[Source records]
------------------------------

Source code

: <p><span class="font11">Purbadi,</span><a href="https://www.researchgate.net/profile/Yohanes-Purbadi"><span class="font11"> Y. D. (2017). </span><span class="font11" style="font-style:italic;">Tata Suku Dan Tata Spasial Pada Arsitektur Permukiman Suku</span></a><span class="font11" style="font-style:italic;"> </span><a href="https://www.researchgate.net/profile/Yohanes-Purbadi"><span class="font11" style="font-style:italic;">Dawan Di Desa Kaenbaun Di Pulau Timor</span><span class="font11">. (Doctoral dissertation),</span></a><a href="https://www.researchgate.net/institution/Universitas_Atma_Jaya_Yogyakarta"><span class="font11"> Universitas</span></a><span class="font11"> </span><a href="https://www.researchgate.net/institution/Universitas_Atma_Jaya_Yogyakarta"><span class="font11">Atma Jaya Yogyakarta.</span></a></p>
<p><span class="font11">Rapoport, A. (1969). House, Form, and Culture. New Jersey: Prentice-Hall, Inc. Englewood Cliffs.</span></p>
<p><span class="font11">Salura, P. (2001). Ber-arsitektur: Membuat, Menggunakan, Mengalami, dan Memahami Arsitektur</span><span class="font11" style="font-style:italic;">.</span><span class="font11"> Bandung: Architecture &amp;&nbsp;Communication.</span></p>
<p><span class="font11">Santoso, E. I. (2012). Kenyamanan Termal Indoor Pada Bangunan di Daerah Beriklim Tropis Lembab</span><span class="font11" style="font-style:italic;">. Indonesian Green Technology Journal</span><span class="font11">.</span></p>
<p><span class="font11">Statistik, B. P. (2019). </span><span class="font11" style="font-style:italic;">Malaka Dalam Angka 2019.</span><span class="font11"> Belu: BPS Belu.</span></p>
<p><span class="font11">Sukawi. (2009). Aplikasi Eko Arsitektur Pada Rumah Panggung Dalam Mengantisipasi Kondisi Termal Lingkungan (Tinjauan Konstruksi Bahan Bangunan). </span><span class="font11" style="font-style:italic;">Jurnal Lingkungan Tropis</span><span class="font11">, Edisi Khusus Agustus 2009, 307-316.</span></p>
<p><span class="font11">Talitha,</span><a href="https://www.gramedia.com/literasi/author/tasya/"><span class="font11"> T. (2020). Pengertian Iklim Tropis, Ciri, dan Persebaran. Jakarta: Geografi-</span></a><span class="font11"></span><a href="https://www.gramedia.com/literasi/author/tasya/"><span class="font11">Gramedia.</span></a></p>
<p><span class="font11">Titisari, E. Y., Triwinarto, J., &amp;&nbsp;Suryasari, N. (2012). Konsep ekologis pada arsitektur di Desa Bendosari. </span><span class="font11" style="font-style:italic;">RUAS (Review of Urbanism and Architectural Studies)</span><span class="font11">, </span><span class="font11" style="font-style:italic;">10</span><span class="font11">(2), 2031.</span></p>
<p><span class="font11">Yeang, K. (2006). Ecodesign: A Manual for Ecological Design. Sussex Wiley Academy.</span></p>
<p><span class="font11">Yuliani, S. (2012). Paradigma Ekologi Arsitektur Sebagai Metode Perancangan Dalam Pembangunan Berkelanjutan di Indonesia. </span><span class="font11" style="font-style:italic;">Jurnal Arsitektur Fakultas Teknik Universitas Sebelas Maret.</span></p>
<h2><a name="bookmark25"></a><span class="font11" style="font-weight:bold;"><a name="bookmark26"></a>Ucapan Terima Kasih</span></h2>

------------------------------

[Exercise brief] Pull out every line of the records above that contains the string "href", treating uppercase and lowercase as different.

[Written response]
: <p><span class="font11">Purbadi,</span><a href="https://www.researchgate.net/profile/Yohanes-Purbadi"><span class="font11"> Y. D. (2017). </span><span class="font11" style="font-style:italic;">Tata Suku Dan Tata Spasial Pada Arsitektur Permukiman Suku</span></a><span class="font11" style="font-style:italic;"> </span><a href="https://www.researchgate.net/profile/Yohanes-Purbadi"><span class="font11" style="font-style:italic;">Dawan Di Desa Kaenbaun Di Pulau Timor</span><span class="font11">. (Doctoral dissertation),</span></a><a href="https://www.researchgate.net/institution/Universitas_Atma_Jaya_Yogyakarta"><span class="font11"> Universitas</span></a><span class="font11"> </span><a href="https://www.researchgate.net/institution/Universitas_Atma_Jaya_Yogyakarta"><span class="font11">Atma Jaya Yogyakarta.</span></a></p>
<p><span class="font11">Talitha,</span><a href="https://www.gramedia.com/literasi/author/tasya/"><span class="font11"> T. (2020). Pengertian Iklim Tropis, Ciri, dan Persebaran. Jakarta: Geografi-</span></a><span class="font11"></span><a href="https://www.gramedia.com/literasi/author/tasya/"><span class="font11">Gramedia.</span></a></p>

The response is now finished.